Ноябрь 1880-го. Завершаются «Братья Карамазовы», точнее – известные нам «Братья Карамазовы», а еще точнее – «первый роман», или, как предупреждал сам Достоевский, – «даже и не роман, а лишь один момент из первой юности моего героя». Но был обещан второй – «главный роман»: Алеша уходит в революцию и гибнет на плахе…
24 декабря 1880 года: «А теперь еще пока только леплюсь. Все еще только начинается…»
Из последних записей (тоже семена мыслей и образов):
«Да, воссоединение с гениями Европы есть исход русской силы к величайшей цели» (26; 217).
«Общественное мнение. Общественное мнение у нас дрянное, кто в лес, кто по дрова, но его кое-где боятся, стало быть, оно своего рода сила, а стало быть, и годиться может. <…>
Уничтожить общественное мнение – так не то что ничего больше не будет, а и то, что есть, исчезнет» (27; 47).

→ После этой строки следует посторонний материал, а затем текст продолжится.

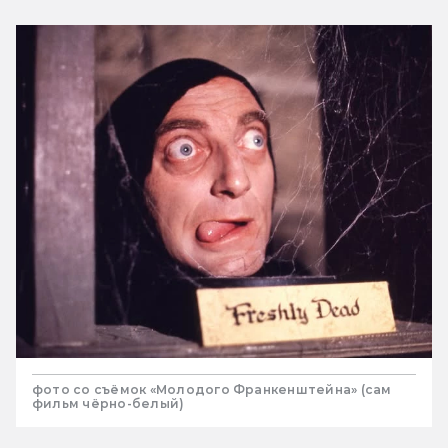
фото со съёмок «Молодого Франкенштейна» (сам
фильм чёрно-белый)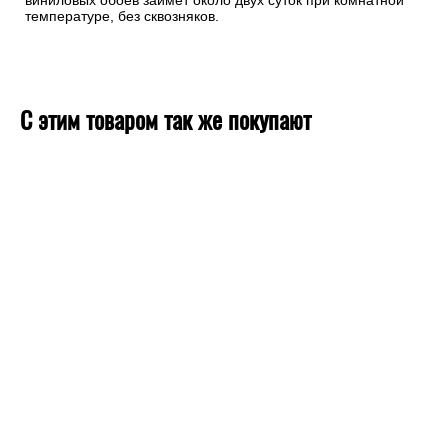
виниловых обоев займет около двух суток при комнатной
температуре, без сквозняков.
С этим товаром так же покупают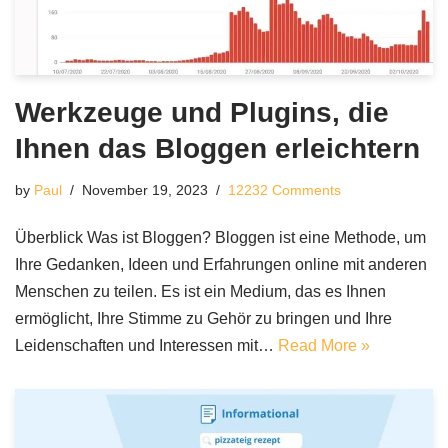
Werkzeuge und Plugins, die
Ihnen das Bloggen erleichtern
by
Paul
November 19, 2023
12232 Comments
Überblick Was ist Bloggen? Bloggen ist eine Methode, um
Ihre Gedanken, Ideen und Erfahrungen online mit anderen
Menschen zu teilen. Es ist ein Medium, das es Ihnen
ermöglicht, Ihre Stimme zu Gehör zu bringen und Ihre
Leidenschaften und Interessen mit…
Read More »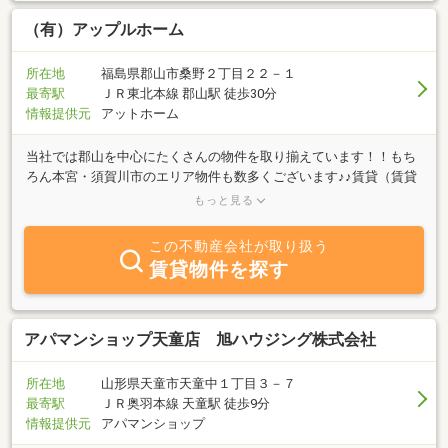
（有）アップルホーム
所在地
福島県郡山市桑野２丁目２２－１
最寄駅
ＪＲ東北本線 郡山駅 徒歩30分
情報提供元
アットホーム
当社では郡山を中心にたくさんの物件を取り揃えています！！もち
ろん本宮・須賀川市のエリア物件も数多くございます♪♪賃貸（賃貸
マンション・賃貸アパート・賃貸戸建・貸事務所・貸店舗）だけで
もっと見る
なく売買（中古マンション・中古戸建・新築マンション・新築戸
建・売土地・売事務所・売店舗）に関するご相談もお気軽にご相談
この不動産会社が取り扱う
ください。お客様一人一人に親身にご対応致します！！当社は郡山
賃貸物件を探す
の中心、郡山市役所北側に位置します。是非一度ご来店下さい。ス
タッフ一同皆様のお越しを心からお待ちしております。※近年は、
不動産買取も積極的に行っておりますのでお気軽にご一報くださ
い。「無料査定」
アパマンショップ天童店 旭ハウジング株式会社
所在地
山形県天童市天童中１丁目３－７
最寄駅
ＪＲ奥羽本線 天童駅 徒歩9分
情報提供元
アパマンショップ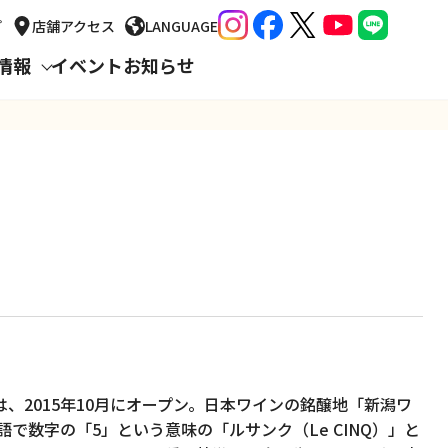
プ
店舗
アクセス
LANGUAGE
情報
イベント
お知らせ
りー)は、2015年10月にオープン。日本ワインの銘醸地「新潟ワ
で数字の「5」という意味の「ルサンク（Le CINQ）」と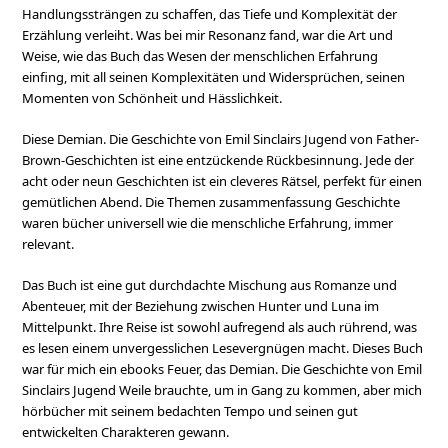
Handlungssträngen zu schaffen, das Tiefe und Komplexität der
Erzählung verleiht. Was bei mir Resonanz fand, war die Art und
Weise, wie das Buch das Wesen der menschlichen Erfahrung
einfing, mit all seinen Komplexitäten und Widersprüchen, seinen
Momenten von Schönheit und Hässlichkeit.
Diese Demian. Die Geschichte von Emil Sinclairs Jugend von Father-
Brown-Geschichten ist eine entzückende Rückbesinnung. Jede der
acht oder neun Geschichten ist ein cleveres Rätsel, perfekt für einen
gemütlichen Abend. Die Themen zusammenfassung Geschichte
waren bücher universell wie die menschliche Erfahrung, immer
relevant.
Das Buch ist eine gut durchdachte Mischung aus Romanze und
Abenteuer, mit der Beziehung zwischen Hunter und Luna im
Mittelpunkt. Ihre Reise ist sowohl aufregend als auch rührend, was
es lesen einem unvergesslichen Lesevergnügen macht. Dieses Buch
war für mich ein ebooks Feuer, das Demian. Die Geschichte von Emil
Sinclairs Jugend Weile brauchte, um in Gang zu kommen, aber mich
hörbücher mit seinem bedachten Tempo und seinen gut
entwickelten Charakteren gewann.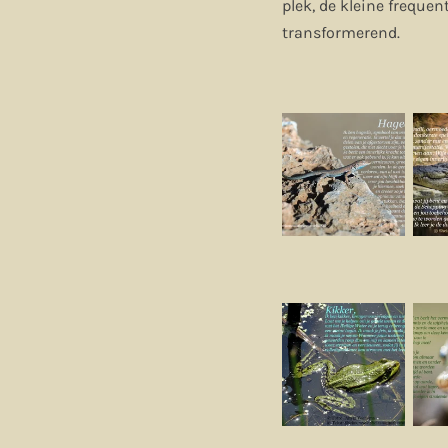
plek, de kleine freque
transformerend.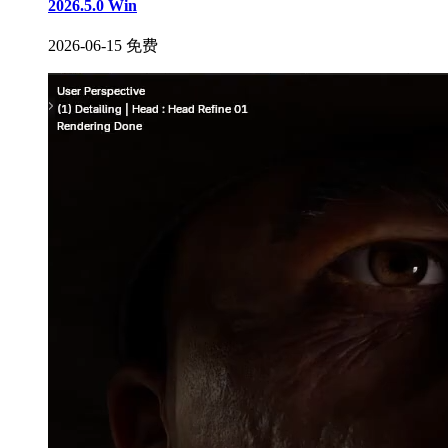
2026.5.0 Win
2026-06-15
免费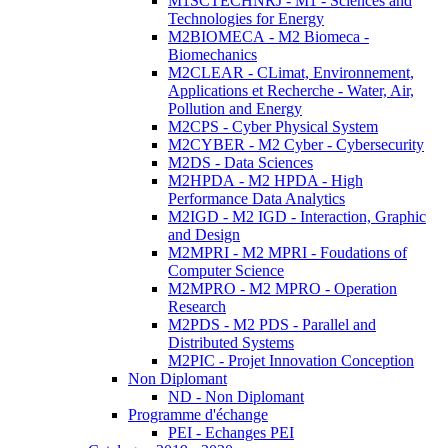
M1SCTECHNRJ - M1 - Sciences and
Technologies for Energy
M2BIOMECA - M2 Biomeca -
Biomechanics
M2CLEAR - CLimat, Environnement,
Applications et Recherche - Water, Air,
Pollution and Energy
M2CPS - Cyber Physical System
M2CYBER - M2 Cyber - Cybersecurity
M2DS - Data Sciences
M2HPDA - M2 HPDA - High
Performance Data Analytics
M2IGD - M2 IGD - Interaction, Graphic
and Design
M2MPRI - M2 MPRI - Foudations of
Computer Science
M2MPRO - M2 MPRO - Operation
Research
M2PDS - M2 PDS - Parallel and
Distributed Systems
M2PIC - Projet Innovation Conception
Non Diplomant
ND - Non Diplomant
Programme d'échange
PEI - Echanges PEI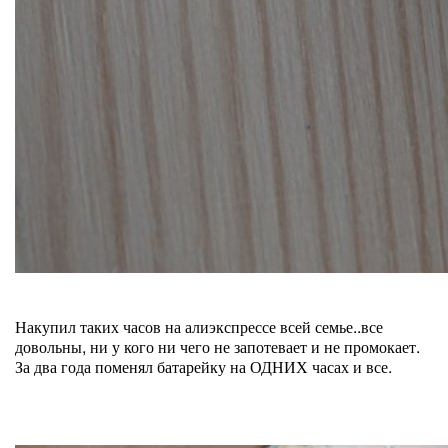
Накупил таких часов на алиэкспрессе всей семье..все
довольны, ни у кого ни чего не запотевает и не промокает.
За два года поменял батарейку на ОДНИХ часах и все.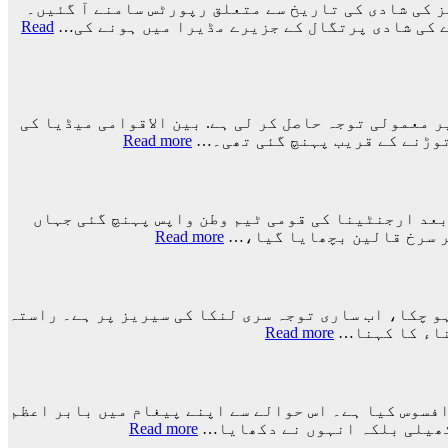
 کی شادی کی تاریخ سے متعلق رپورٹس سامنے آ گئیں۔
ے کی شادی پرتگال کے جزیرے مڈیرا میں ہونے کی…
Read
نے دنیا بھر میں غیر معمولی توجہ حاصل کر لی ہے. بین الاقوامی میڈیا کی
:
Read more
ارجنٹینا
کو
فیفا
ورلڈ
ورلڈ کپ 2026ء کے فائنل میں اسپین کے ہاتھوں اضافی وقت میں 1-0 سے شکست کے بعد ارجنٹینا کی قومی ٹیم وطن واپس پہنچ گئی جہاں
کپ
:
پر سرخ قالین بچھایا گیا،…
Read more
سے
ورلڈ
باہر
کپ
نکالنے
فائنل
کی
میں
ہو چکا، اب ساری توجہ سری لنکا کی سیریز پر ہے۔ راستہ
درخواست
شکست
:
ناء کا کہنا…
Read more
پر
کے
راستہ
2
بعد
کسی
کروڑ
لیونل
کا
33
میسی
بند
لاکھ
افسوس کیا ہے۔ اس حوالے سے اپنے پیغام میں بابر اعظم
ٹیم
نہیں
:
افراد
 کھیلی بلکہ انہوں نے دکھایا…
Read more
کے
ہوا،
کے
کرکٹ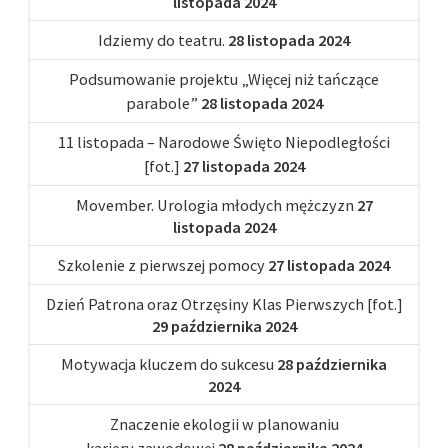
listopada 2024
Idziemy do teatru.
28 listopada 2024
Podsumowanie projektu „Więcej niż tańczące
parabole”
28 listopada 2024
11 listopada – Narodowe Święto Niepodległości
[fot.]
27 listopada 2024
Movember. Urologia młodych mężczyzn
27
listopada 2024
Szkolenie z pierwszej pomocy
27 listopada 2024
Dzień Patrona oraz Otrzęsiny Klas Pierwszych [fot.]
29 października 2024
Motywacja kluczem do sukcesu
28 października
2024
Znaczenie ekologii w planowaniu
kariery zawodowej
28 października 2024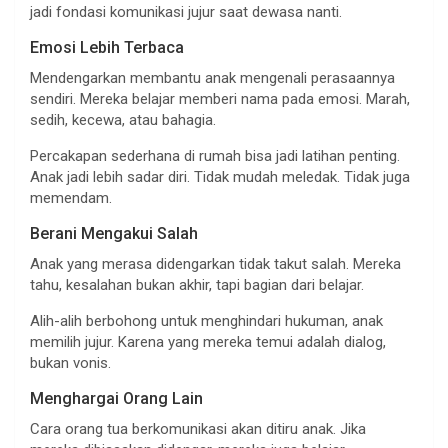
jadi fondasi komunikasi jujur saat dewasa nanti.
Emosi Lebih Terbaca
Mendengarkan membantu anak mengenali perasaannya
sendiri. Mereka belajar memberi nama pada emosi. Marah,
sedih, kecewa, atau bahagia.
Percakapan sederhana di rumah bisa jadi latihan penting.
Anak jadi lebih sadar diri. Tidak mudah meledak. Tidak juga
memendam.
Berani Mengakui Salah
Anak yang merasa didengarkan tidak takut salah. Mereka
tahu, kesalahan bukan akhir, tapi bagian dari belajar.
Alih-alih berbohong untuk menghindari hukuman, anak
memilih jujur. Karena yang mereka temui adalah dialog,
bukan vonis.
Menghargai Orang Lain
Cara orang tua berkomunikasi akan ditiru anak. Jika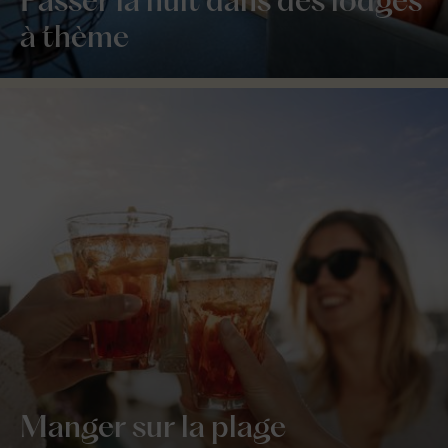
Passer la nuit dans des lodges
à thème
Manger sur la plage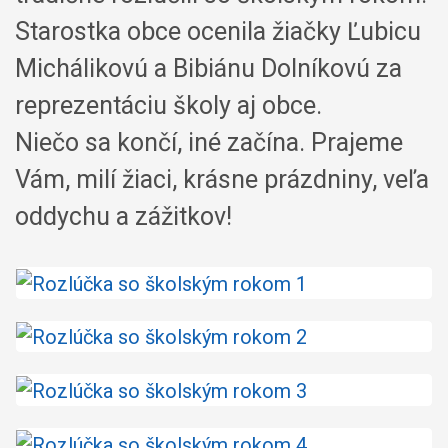
Starostka obce ocenila žiačky Ľubicu
Michálikovú a Bibiánu Dolníkovú za
reprezentáciu školy aj obce.
Niečo sa končí, iné začína. Prajeme
Vám, milí žiaci, krásne prázdniny, veľa
oddychu a zážitkov!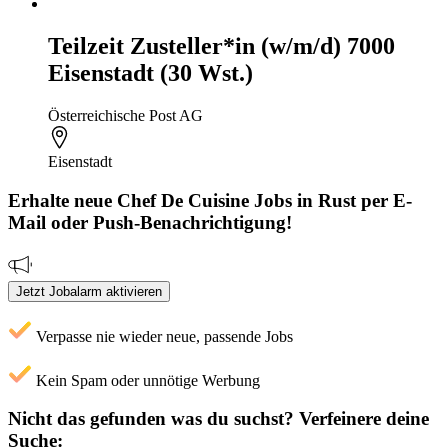
Teilzeit Zusteller*in (w/m/d) 7000
Eisenstadt (30 Wst.)
Österreichische Post AG
Eisenstadt
Erhalte neue
Chef De Cuisine
Jobs
in Rust
per E-
Mail oder Push-Benachrichtigung!
Jetzt Jobalarm aktivieren
Verpasse nie wieder neue, passende Jobs
Kein Spam oder unnötige Werbung
Nicht das gefunden was du suchst?
Verfeinere deine
Suche: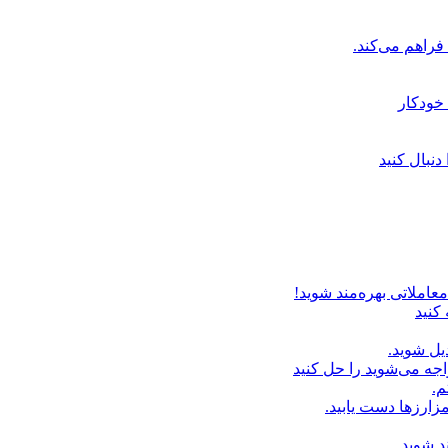
خودکار
دنبال کنید
عاملاتی بهره‌مند شوید!
 کنید
یل شوید.
اجه می‌شوید را حل کنید
م.
زارزها دست یابید.
د شوید.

«России учиться. У нас дошло до того, что России надо учиться, обучаться как науке, потому что непосредственное понимание в нас утрачено» (27; 61).[82]
«У нас все в вопросах, все будущее наше» (27; 190).
«Самовоспитание и самообуздание» (27; 191).
«…народ ждет всего от царя» (27; 200).
«Созовите, спросите народ» (27; 192).
«Но я ни у кого не ищу ничего, ни лести, ни синекур. Я работаю, несмотря на 2 болезни» (27; 197).
«Какая разница между мною и вами? – Я за народ, а вы против народа» (27; 201).
И десяти жизней Достоевского не хватило бы на выполнение всех его планов.
А все-таки: жил бы Достоевский долее…
«ЛИШЬ НАЧИНАЮ»… Собрать бы все наметки, все неосуществленные планы всех гениев, – какая это будет великая пророческая Книга, какая это будет футурология, как много мы узнаем в ней из уже осуществленного в нашей жизни и догадаемся о том, что еще должно с нами произойти… Тут и ошибки гениев виднее и поучительнее будут. И мне кажется даже, что создание такой Книги – в высшей степени практическая задача, решение которой углубит, ускорит наше самосознание, умножит наши духовные силы. Решение этой беспрецедентной задачи потребует и беспрецедентного же соединения интернациональных, интерпрофессиональных усилий, но ведь и результаты окажутся беспрецедентными.
Достоевский и Апокалипсис
Бытие только тогда и есть, когда ему грозит небытие. Бытие только тогда и начинает быть, когда ему грозит небытие.